- **Task statement**
Each line of the records is to be returned verbatim, with the images omitted.

───── Data listing

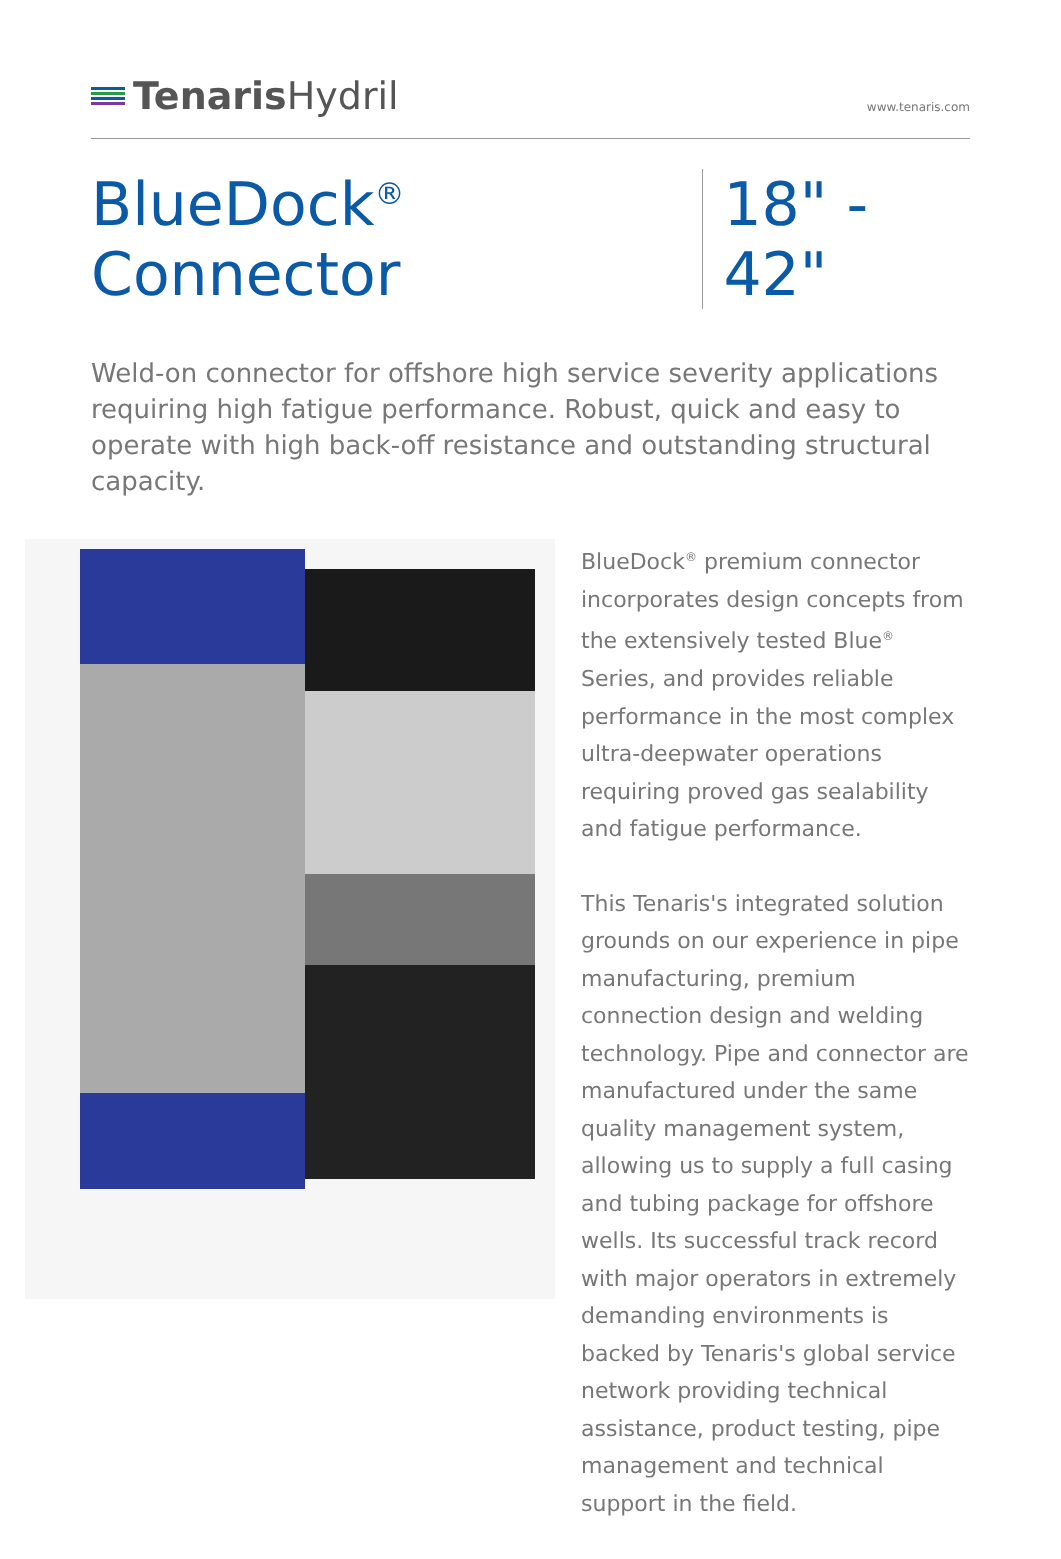Tenaris Hydril
www.tenaris.com
BlueDock<sup>®</sup> Connector 18" - 42"
Weld-on connector for offshore high service severity applications requiring high fatigue performance. Robust, quick and easy to operate with high back-off resistance and outstanding structural capacity.
BlueDock<sup>®</sup> premium connector incorporates design concepts from the extensively tested Blue<sup>®</sup> Series, and provides reliable performance in the most complex ultra-deepwater operations requiring proved gas sealability and fatigue performance.
This Tenaris's integrated solution grounds on our experience in pipe manufacturing, premium connection design and welding technology. Pipe and connector are manufactured under the same quality management system, allowing us to supply a full casing and tubing package for offshore wells. Its successful track record with major operators in extremely demanding environments is backed by Tenaris's global service network providing technical assistance, product testing, pipe management and technical support in the field.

──────────

- **Task answer**
Tenaris Hydril
www.tenaris.com
BlueDock<sup>®</sup> Connector 18" - 42"
Weld-on connector for offshore high service severity applications requiring high fatigue performance. Robust, quick and easy to operate with high back-off resistance and outstanding structural capacity.
BlueDock<sup>®</sup> premium connector incorporates design concepts from the extensively tested Blue<sup>®</sup> Series, and provides reliable performance in the most complex ultra-deepwater operations requiring proved gas sealability and fatigue performance.
This Tenaris's integrated solution grounds on our experience in pipe manufacturing, premium connection design and welding technology. Pipe and connector are manufactured under the same quality management system, allowing us to supply a full casing and tubing package for offshore wells. Its successful track record with major operators in extremely demanding environments is backed by Tenaris's global service network providing technical assistance, product testing, pipe management and technical support in the field.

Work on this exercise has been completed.